Traditionally, Zapier allowed individuals to streamline processes that run across multiple disparate applications. For example: If you needed to pull customer relationship management data into your email marketing tool, you'd create a "Zap" to automate the data integration workflow. However, this capability was limited to a single Zapier account holder.

Today, Zapier has opened its software to groups, which means your company can collectively create, run, and track Zaps within a single billing profile. Rather than 100 different invoices for 100 different Zapier accounts, Zapier for Teams will be billed as one monthly charge, starting at $250.

Pricing and Features

Rather than charge per user, Zapier for Teams will bill businesses based on how many tasks are run within the solution each month. For the aforementioned $250 starting price, you can run 50,000 tasks (or a single automation process). As your number of tasks increase, so will the price you pay. After your first 50,000 tasks, each additional task will cost $0.005. Each task from 250,000 to 500,000 will cost $0.0025. Each task from 500,000 to 1 million will cost $0.0015. And, if you're running more than a million tasks per month, you'll pay $0.001 per task overage.

Unlike individual accounts, which freeze Zaps once you run over your monthly allotment of tasks, Zapier for Teams will simply increase your price tier depending on how many tasks your team runs that month. Think of it like data overages for your smartphone plan. There is no limit to the number of Zaps or tasks your team can run.

Zapier offers different levels of service to individual users. The free service lets you run 80 tasks per month, and five Zaps active at any given time. Basic accounts cost $20 per month and include Premium Apps, 600 tasks per month, and 20 Zaps. Business accounts cost $49 per month, and they run 3,000 tasks per month across 50 Zaps. A Business Plus account is $99 per month and includes 10,000 tasks per month across 125 Zaps.

Team members will be given access to their own private workspaces. Only Zap creators will be able to see and edit their Zaps. However, administrators can see how many Zaps and tasks have been created and run by team members. Current Zapier users with personal accounts can migrate their Zaps to a Teams account from within the settings console. They can also switch back and forth between a personal and Teams account at any point.

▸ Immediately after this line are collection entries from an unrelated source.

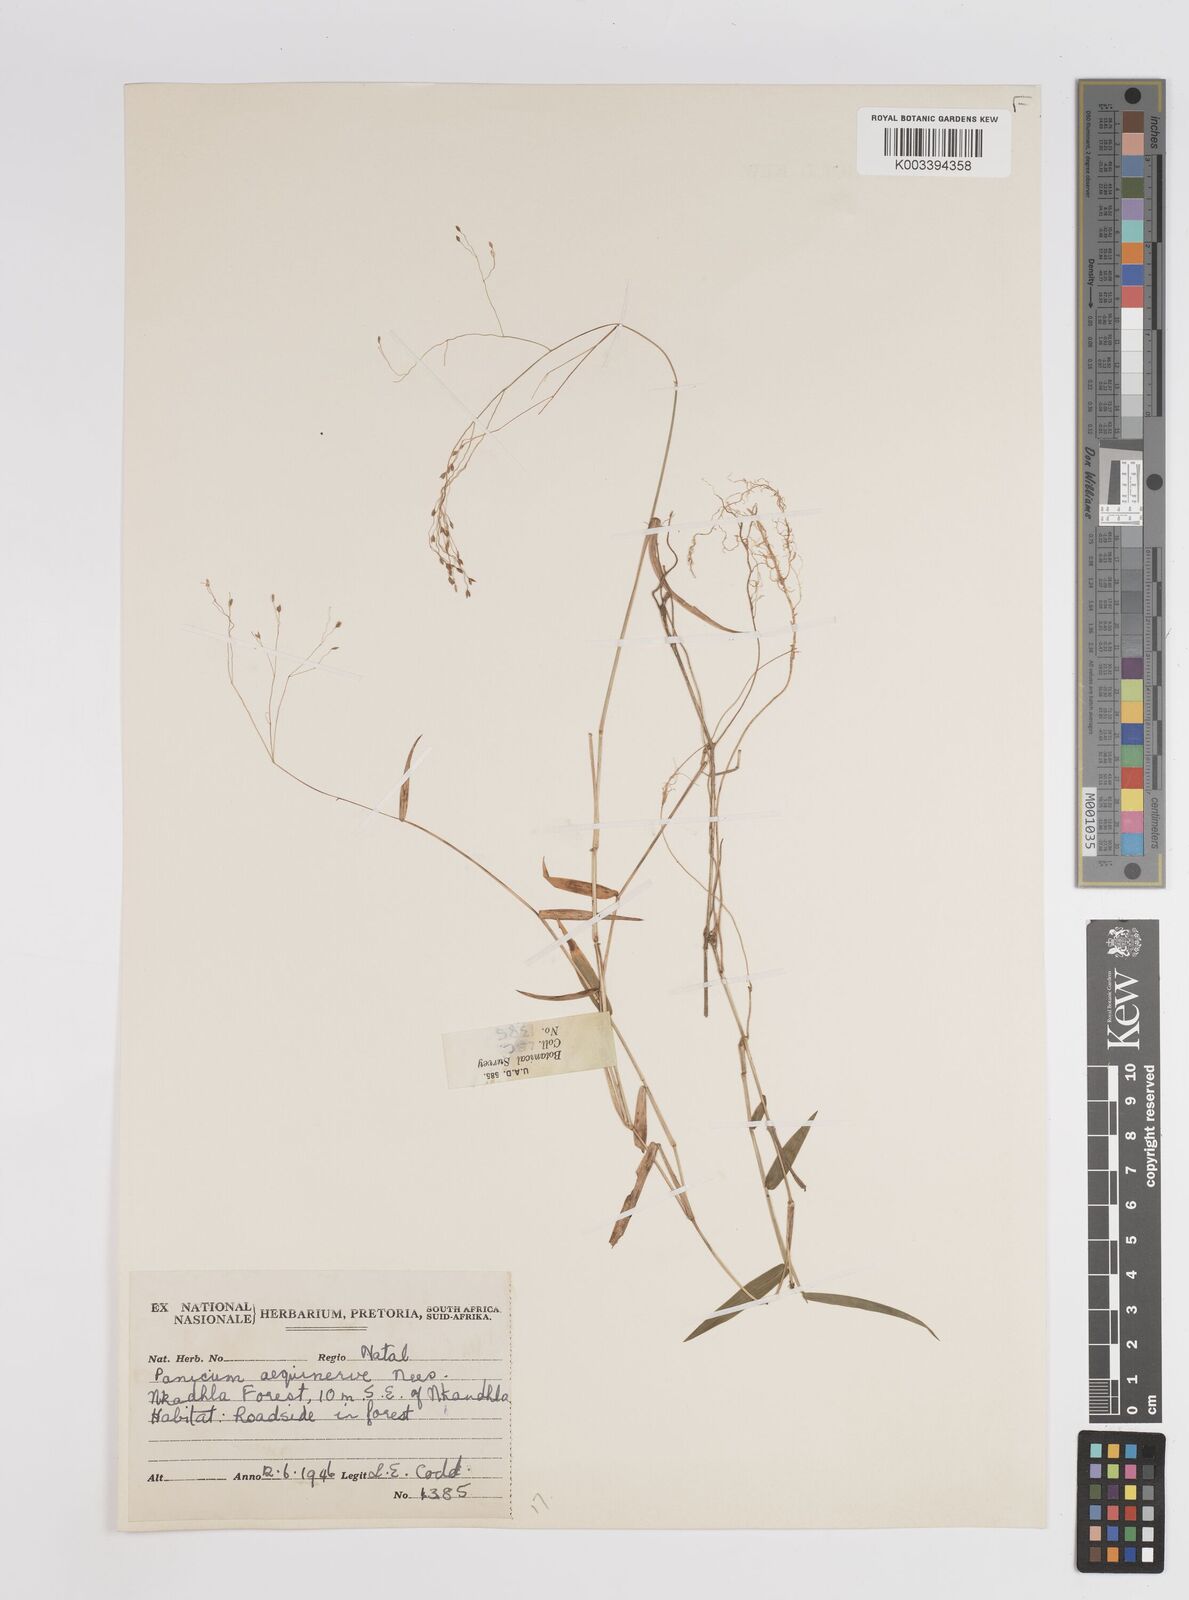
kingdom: Plantae
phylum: Tracheophyta
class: Liliopsida
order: Poales
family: Poaceae
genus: Panicum
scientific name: Panicum aequinerve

Because users will have autonomous control over how many Zaps and tasks they run within the system, there is no limit to how many Zaps and tasks are run within Teams accounts. Administrators will need to use Zapier for Teams' monitoring and forecasting tool to determine if the Team is going to run over what the administrator is willing to pay that month. Owners can remove Team members at any point, and all of their Zaps will be turned off within the Teams console. If members are reinstated, their Zaps will reappear.

Today, you can't share Zaps with team members. Zapier CEO Wade Foster said the feature is coming, though he declined to provide a more concrete timetable. The only information shared between Zap users and Zapier for Teams administrators are name, email, avatar, number of live Zaps, and number of monthly tasks.

"The big thing we're working to deliver is sharing Zaps," Foster said. "When you think about a dev team that works in GitHub and another team in Zendesk, it's nice when a rep from support and a rep from dev can work on it together, have version control, and work together just like you'd work on a Google Doc."

Zapier recently announced a partnership with LinkedIn that allows data provided to LinkedIn via lead form to be entered into the Zapier ecosystem and filtered into any of Zapier's more than 800 apps.